E il rischio non sta solamente in un'alleanza più stretta tra Russia e Cina, ma nell'attivismo di potenze di seconda fascia come Turchia, Iran, Arabia Saudita, India, Pakistan. I cosiddetti attori intermedi sono un elemento che gli Stati Uniti hanno sempre faticato a comprendere, come peraltro sottovalutano la diffusa opinione che, essendo i paesi occidentali i più ricchi e viziati, esportare un modello di democrazia senza sanare le diseguaglianze ma anzi accentuandole come avvenuto negli ultimi decenni e dopo le recenti crisi, non appaia una politica buona e giusta. Il neoliberismo, generato pur sempre dai sistemi liberal-democratici, finisce per minare proprio i valori fondanti di questi ultimi, e apre la strada ad azioni se non di rivalsa, comunque divergenti - di che cosa sono infine figlie le stesse criptomonete e gli insiemi di disubbidienti culturali che rifiutano l'One-World, il pensiero unico?

Nello scacchiere che si va ridisegnando, è comunque logico aspettarsi che la contrapposizione riguarderà anche gli imperi globali che hanno radici americane come i Gafa (Google, Apple, Facebook, Amazon) che non potranno sottrarsi al richiamo di Washington - il loro allineamento a favore di Biden è volutamente esplicito. La nascita della moneta Diem di Facebook, se mai dovesse copiare i caratteri propri di criptomoneta, non sottrarrà pertanto spazio al dollaro - verrà trovato un accordo di non belligeranza - ma piuttosto all'euro che deve ancora pagare, nella mentalità americana, la colpa di essere nato. Le future criptomonete “americane” saranno utilizzate, così come la rinnovata Nato, anche quale deterrente contro l'Europa e le sue mire di equidistanza.

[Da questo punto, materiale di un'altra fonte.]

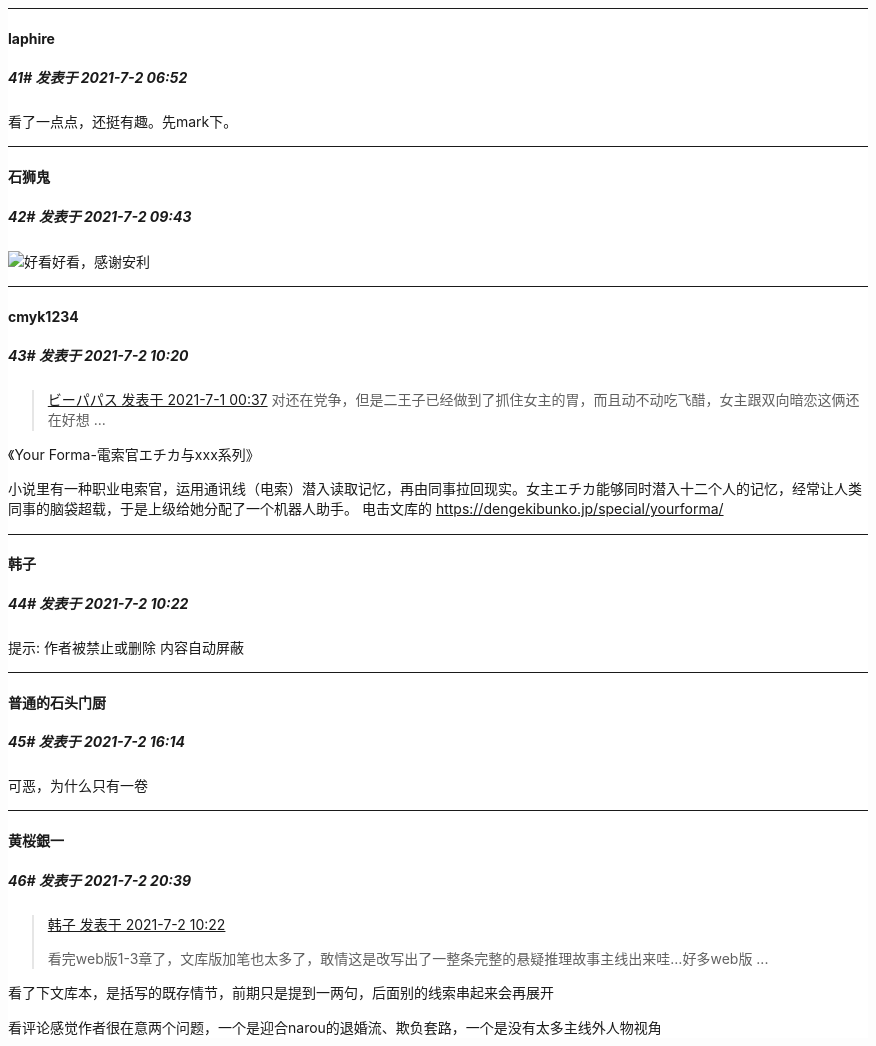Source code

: 
*****

####  laphire  
##### 41#       发表于 2021-7-2 06:52

看了一点点，还挺有趣。先mark下。

*****

####  石狮鬼  
##### 42#       发表于 2021-7-2 09:43

<img src="https://static.saraba1st.com/image/smiley/face2017/034.png" referrerpolicy="no-referrer">好看好看，感谢安利

*****

####  cmyk1234  
##### 43#       发表于 2021-7-2 10:20

<blockquote><a href="httphttps://bbs.saraba1st.com/2b/forum.php?mod=redirect&amp;goto=findpost&amp;pid=51797386&amp;ptid=2012733" target="_blank">ビーパパス 发表于 2021-7-1 00:37</a>
对还在党争，但是二王子已经做到了抓住女主的胃，而且动不动吃飞醋，女主跟双向暗恋这俩还在好想 ...</blockquote>
《Your Forma-電索官エチカ与xxx系列》

小说里有一种职业电索官，运用通讯线（电索）潜入读取记忆，再由同事拉回现实。女主エチカ能够同时潜入十二个人的记忆，经常让人类同事的脑袋超载，于是上级给她分配了一个机器人助手。
电击文库的
https://dengekibunko.jp/special/yourforma/

*****

####  韩子  
##### 44#       发表于 2021-7-2 10:22

提示: 作者被禁止或删除 内容自动屏蔽

*****

####  普通的石头门厨  
##### 45#       发表于 2021-7-2 16:14

可恶，为什么只有一卷

*****

####  黄桜銀一  
##### 46#       发表于 2021-7-2 20:39

<blockquote><a href="httphttps://bbs.saraba1st.com/2b/forum.php?mod=redirect&amp;goto=findpost&amp;pid=51812572&amp;ptid=2012733" target="_blank">韩子 发表于 2021-7-2 10:22</a>

看完web版1-3章了，文库版加笔也太多了，敢情这是改写出了一整条完整的悬疑推理故事主线出来哇…好多web版 ...</blockquote>
看了下文库本，是括写的既存情节，前期只是提到一两句，后面别的线索串起来会再展开

看评论感觉作者很在意两个问题，一个是迎合narou的退婚流、欺负套路，一个是没有太多主线外人物视角
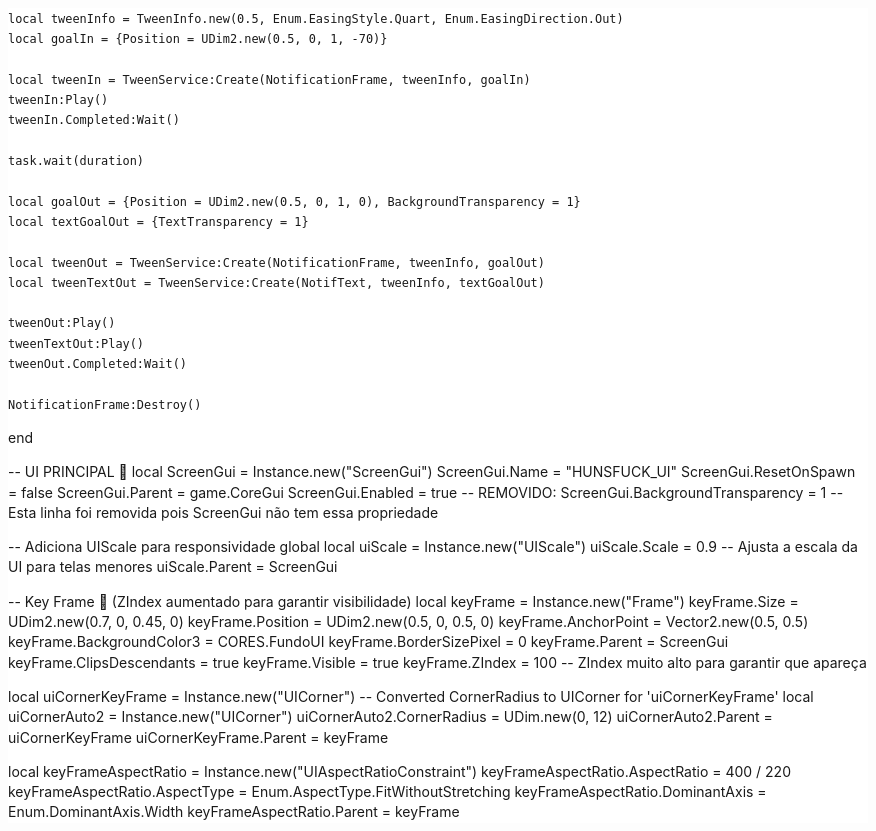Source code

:     local tweenInfo = TweenInfo.new(0.5, Enum.EasingStyle.Quart, Enum.EasingDirection.Out)
    local goalIn = {Position = UDim2.new(0.5, 0, 1, -70)}

    local tweenIn = TweenService:Create(NotificationFrame, tweenInfo, goalIn)
    tweenIn:Play()
    tweenIn.Completed:Wait()

    task.wait(duration)

    local goalOut = {Position = UDim2.new(0.5, 0, 1, 0), BackgroundTransparency = 1}
    local textGoalOut = {TextTransparency = 1}

    local tweenOut = TweenService:Create(NotificationFrame, tweenInfo, goalOut)
    local tweenTextOut = TweenService:Create(NotifText, tweenInfo, textGoalOut)

    tweenOut:Play()
    tweenTextOut:Play()
    tweenOut.Completed:Wait()

    NotificationFrame:Destroy()
end

-- UI PRINCIPAL 💎
local ScreenGui = Instance.new("ScreenGui")
ScreenGui.Name = "HUNSFUCK_UI"
ScreenGui.ResetOnSpawn = false
ScreenGui.Parent = game.CoreGui
ScreenGui.Enabled = true
-- REMOVIDO: ScreenGui.BackgroundTransparency = 1 -- Esta linha foi removida pois ScreenGui não tem essa propriedade

-- Adiciona UIScale para responsividade global
local uiScale = Instance.new("UIScale")
uiScale.Scale = 0.9 -- Ajusta a escala da UI para telas menores
uiScale.Parent = ScreenGui

-- Key Frame 🔑 (ZIndex aumentado para garantir visibilidade)
local keyFrame = Instance.new("Frame")
keyFrame.Size = UDim2.new(0.7, 0, 0.45, 0)
keyFrame.Position = UDim2.new(0.5, 0, 0.5, 0)
keyFrame.AnchorPoint = Vector2.new(0.5, 0.5)
keyFrame.BackgroundColor3 = CORES.FundoUI
keyFrame.BorderSizePixel = 0
keyFrame.Parent = ScreenGui
keyFrame.ClipsDescendants = true
keyFrame.Visible = true
keyFrame.ZIndex = 100 -- ZIndex muito alto para garantir que apareça

local uiCornerKeyFrame = Instance.new("UICorner")
-- Converted CornerRadius to UICorner for 'uiCornerKeyFrame'
local uiCornerAuto2 = Instance.new("UICorner")
uiCornerAuto2.CornerRadius = UDim.new(0, 12)
uiCornerAuto2.Parent = uiCornerKeyFrame
uiCornerKeyFrame.Parent = keyFrame

local keyFrameAspectRatio = Instance.new("UIAspectRatioConstraint")
keyFrameAspectRatio.AspectRatio = 400 / 220
keyFrameAspectRatio.AspectType = Enum.AspectType.FitWithoutStretching
keyFrameAspectRatio.DominantAxis = Enum.DominantAxis.Width
keyFrameAspectRatio.Parent = keyFrame
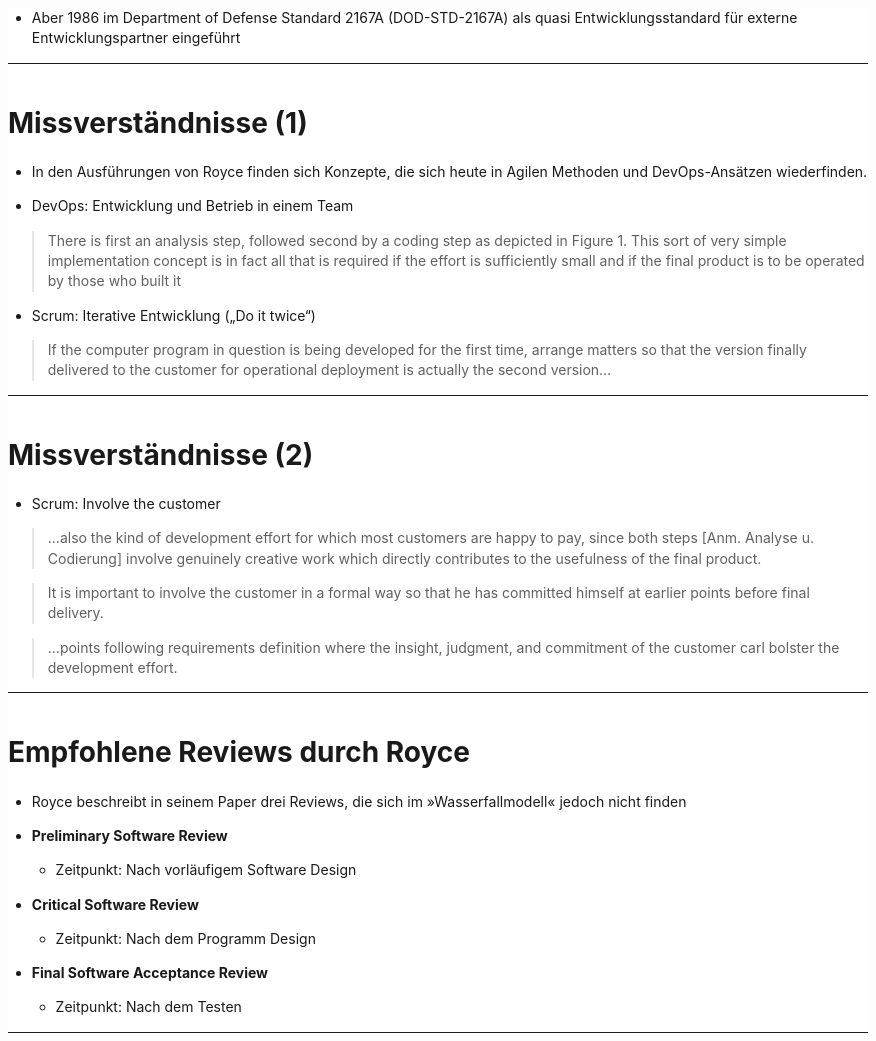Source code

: * Aber 1986 im Department of Defense Standard 2167A (DOD-STD-2167A) als quasi  Entwicklungsstandard für externe Entwicklungspartner eingeführt

---

# Missverständnisse (1)

- In den Ausführungen von Royce finden sich Konzepte, die sich heute in Agilen Methoden und DevOps-Ansätzen wiederfinden.

- DevOps: Entwicklung und Betrieb in einem Team 
> There is first an analysis step, followed second by a coding step as depicted in Figure 1. This sort 	of very simple implementation concept is in fact all that is required if the effort is sufficiently 	small and if the final product is to be operated by those who built it

- Scrum: Iterative Entwicklung („Do it twice“)
> If the computer program in question is being developed for the first time, arrange matters so that the version finally delivered to the customer for operational deployment is actually the second version…

---

# Missverständnisse (2)

- Scrum: Involve the customer
> …also the kind of development effort for which most customers are happy to pay, since both 	steps [Anm. Analyse u. Codierung] involve genuinely creative work which directly contributes to the usefulness of the final product.

> It is important to involve the customer in a formal way so that he has committed himself at 	earlier points before final delivery.

> …points following requirements definition where the insight, judgment, and commitment of the 	customer carl bolster the development effort.



---

# Empfohlene Reviews durch Royce

- Royce beschreibt in seinem Paper drei Reviews, die sich im »Wasserfallmodell« jedoch nicht finden

* **Preliminary Software Review** 	
    * Zeitpunkt: Nach vorläufigem Software Design 

* **Critical Software Review**
    * Zeitpunkt: Nach dem Programm Design 

* **Final Software Acceptance Review**
    * Zeitpunkt: Nach dem Testen 

---


[^1]: https://de.wikipedia.org/wiki/Vorgehensmodell_zur_Softwareentwicklung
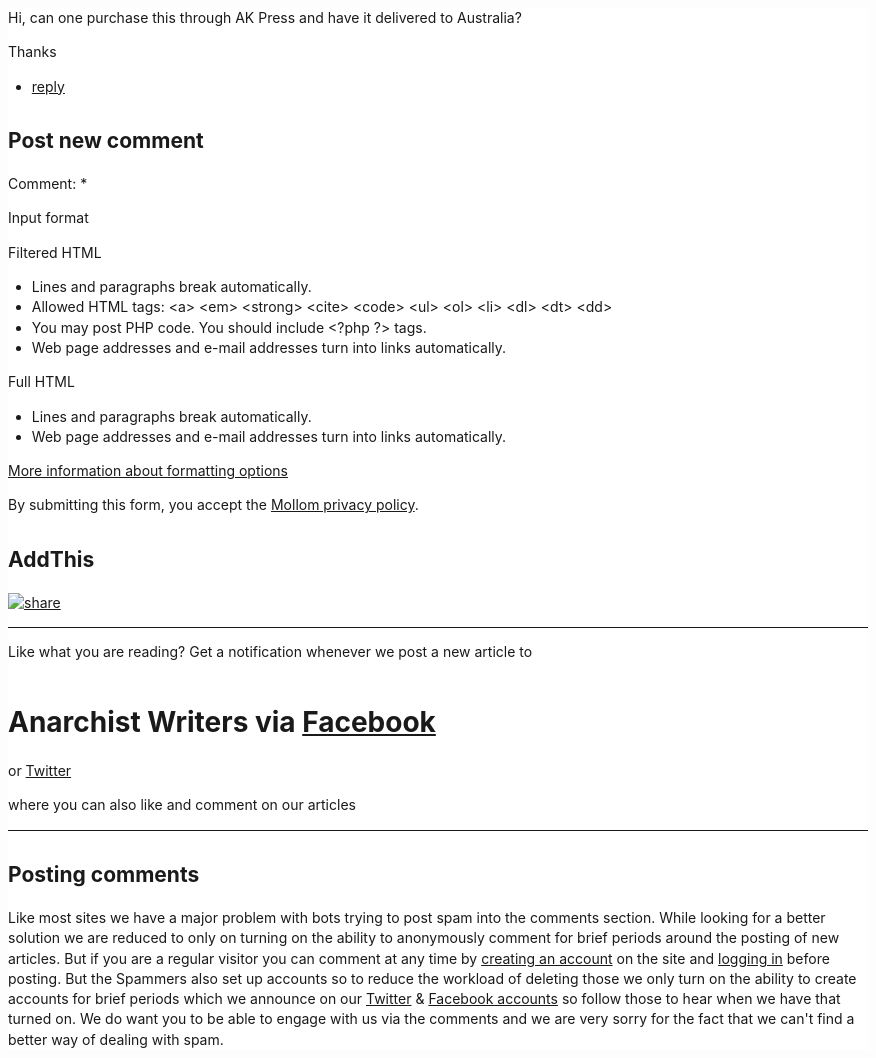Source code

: Hi, can one purchase this through AK Press and have it delivered to Australia?

Thanks

  * [reply](comment/reply/401/2409)

## Post new comment

Comment: *

Input format

Filtered HTML

  * Lines and paragraphs break automatically.
  * Allowed HTML tags: &lt;a&gt; &lt;em&gt; &lt;strong&gt; &lt;cite&gt; &lt;code&gt; &lt;ul&gt; &lt;ol&gt; &lt;li&gt; &lt;dl&gt; &lt;dt&gt; &lt;dd&gt;
  * You may post PHP code. You should include &lt;?php ?&gt; tags.
  * Web page addresses and e-mail addresses turn into links automatically.

Full HTML

  * Lines and paragraphs break automatically.
  * Web page addresses and e-mail addresses turn into links automatically.

[More information about formatting options](filter/tips)

By submitting this form, you accept the [Mollom privacy
policy](http://mollom.com/web-service-privacy-policy).

## AddThis

[
![share](http://s9.addthis.com/button1-share.gif)](http://www.addthis.com/bookmark.php)

  

* * *

Like what you are reading?  Get a notification whenever we post a new article
to

# Anarchist Writers via [Facebook](https://www.facebook.com/AnarchistWriters)
or [Twitter](https://twitter.com/anarchistwriter)

where you can also like and comment on our articles

* * *

## Posting comments

 Like most sites we have a major problem with bots trying to post spam into
the comments section.  While looking for a better solution we are reduced to
only on turning on the ability to anonymously comment for brief periods around
the posting of new articles.  But if you are a regular visitor you can comment
at any time by [creating an
account](http://anarchism.pageabode.com/user/register) on the site and
[logging in](http://anarchism.pageabode.com/user/) before posting. But the
Spammers also set up accounts so to reduce the workload of deleting those we
only turn on the ability to create accounts for brief periods which we
announce on our [Twitter](https://twitter.com/anarchistwriter) &amp; [Facebook
accounts](https://www.facebook.com/AnarchistWriters) so follow those to hear
when we have that turned on.  We do want you to be able to engage with us via
the comments and we are very sorry for the fact that we can't find a better
way of dealing with spam.
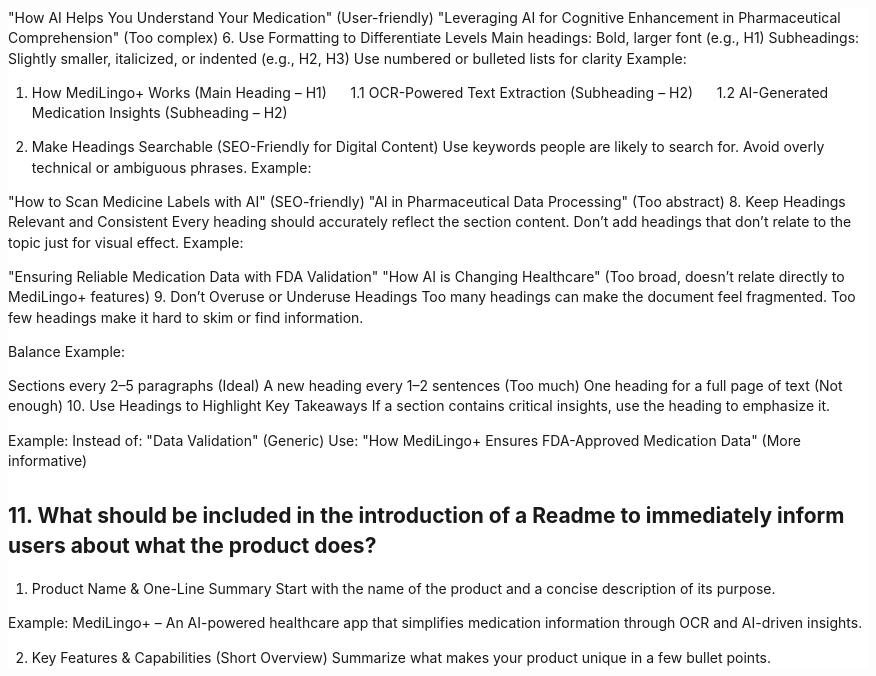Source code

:  "How AI Helps You Understand Your Medication" (User-friendly)
 "Leveraging AI for Cognitive Enhancement in Pharmaceutical Comprehension" (Too complex)
6. Use Formatting to Differentiate Levels
Main headings: Bold, larger font (e.g., H1)
Subheadings: Slightly smaller, italicized, or indented (e.g., H2, H3)
Use numbered or bulleted lists for clarity
 Example:
1. How MediLingo+ Works (Main Heading – H1)
     1.1 OCR-Powered Text Extraction (Subheading – H2)
     1.2 AI-Generated Medication Insights (Subheading – H2)

7. Make Headings Searchable (SEO-Friendly for Digital Content)
Use keywords people are likely to search for.
Avoid overly technical or ambiguous phrases.
 Example:

 "How to Scan Medicine Labels with AI" (SEO-friendly)
 "AI in Pharmaceutical Data Processing" (Too abstract)
8. Keep Headings Relevant and Consistent
Every heading should accurately reflect the section content.
Don’t add headings that don’t relate to the topic just for visual effect.
 Example:

 "Ensuring Reliable Medication Data with FDA Validation"
 "How AI is Changing Healthcare" (Too broad, doesn’t relate directly to MediLingo+ features)
9. Don’t Overuse or Underuse Headings
 Too many headings can make the document feel fragmented.
 Too few headings make it hard to skim or find information.

 Balance Example:

 Sections every 2–5 paragraphs (Ideal)
 A new heading every 1–2 sentences (Too much)
 One heading for a full page of text (Not enough)
10. Use Headings to Highlight Key Takeaways
If a section contains critical insights, use the heading to emphasize it.

 Example:
Instead of:
 "Data Validation" (Generic)
Use:
 "How MediLingo+ Ensures FDA-Approved Medication Data" (More informative)


## 11. What should be included in the introduction of a Readme to immediately inform users about what the product does?
1. Product Name & One-Line Summary
Start with the name of the product and a concise description of its purpose.

 Example:
 MediLingo+ – An AI-powered healthcare app that simplifies medication information through OCR and AI-driven insights.

2. Key Features & Capabilities (Short Overview)
Summarize what makes your product unique in a few bullet points.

Chi è ancora preda di pulsioni romantico-democratiche si chieda il perché delle ultime reazioni americane all'idea europea di far pagare la giusta quota di tasse alle aziende tecnologiche: sul tavolo è stata subito e rudemente posta la minaccia di una pesante guerra commerciale. Certamente Biden deve ricambiare il supporto avuto dai Gafa nella battaglia contro Trump, è normale, ma in gioco non c'è solamente la riconoscenza, ma il ruolo dominante degli Stati Uniti nel mondo.

Per certi versi, sembra di essere ritornati improvvisamente all'inizio degli anni 60, quando Kennedy dichiarava al New York Times: «Abbiamo un problema: rendere credibile la nostra potenza. Il Vietnam è il posto giusto per dimostrarlo». Biden non sfugge alla stessa logica e cerca a largo raggio il terreno giusto per riaffermare la posizione degli Stati Uniti. Un film purtroppo già visto, cui si contrappone l'annuncio della Cina di emettere una propria criptomoneta, una mossa quasi scontata: sarà una protezione e un ulteriore cuneo verso i paesi terzi. Siamo all'inizio di una nuova geopolitica. Non un passaggio lieve e filosofico, non illudiamoci, ma denso di riaggiustamenti strutturali e purtroppo di sofferenze.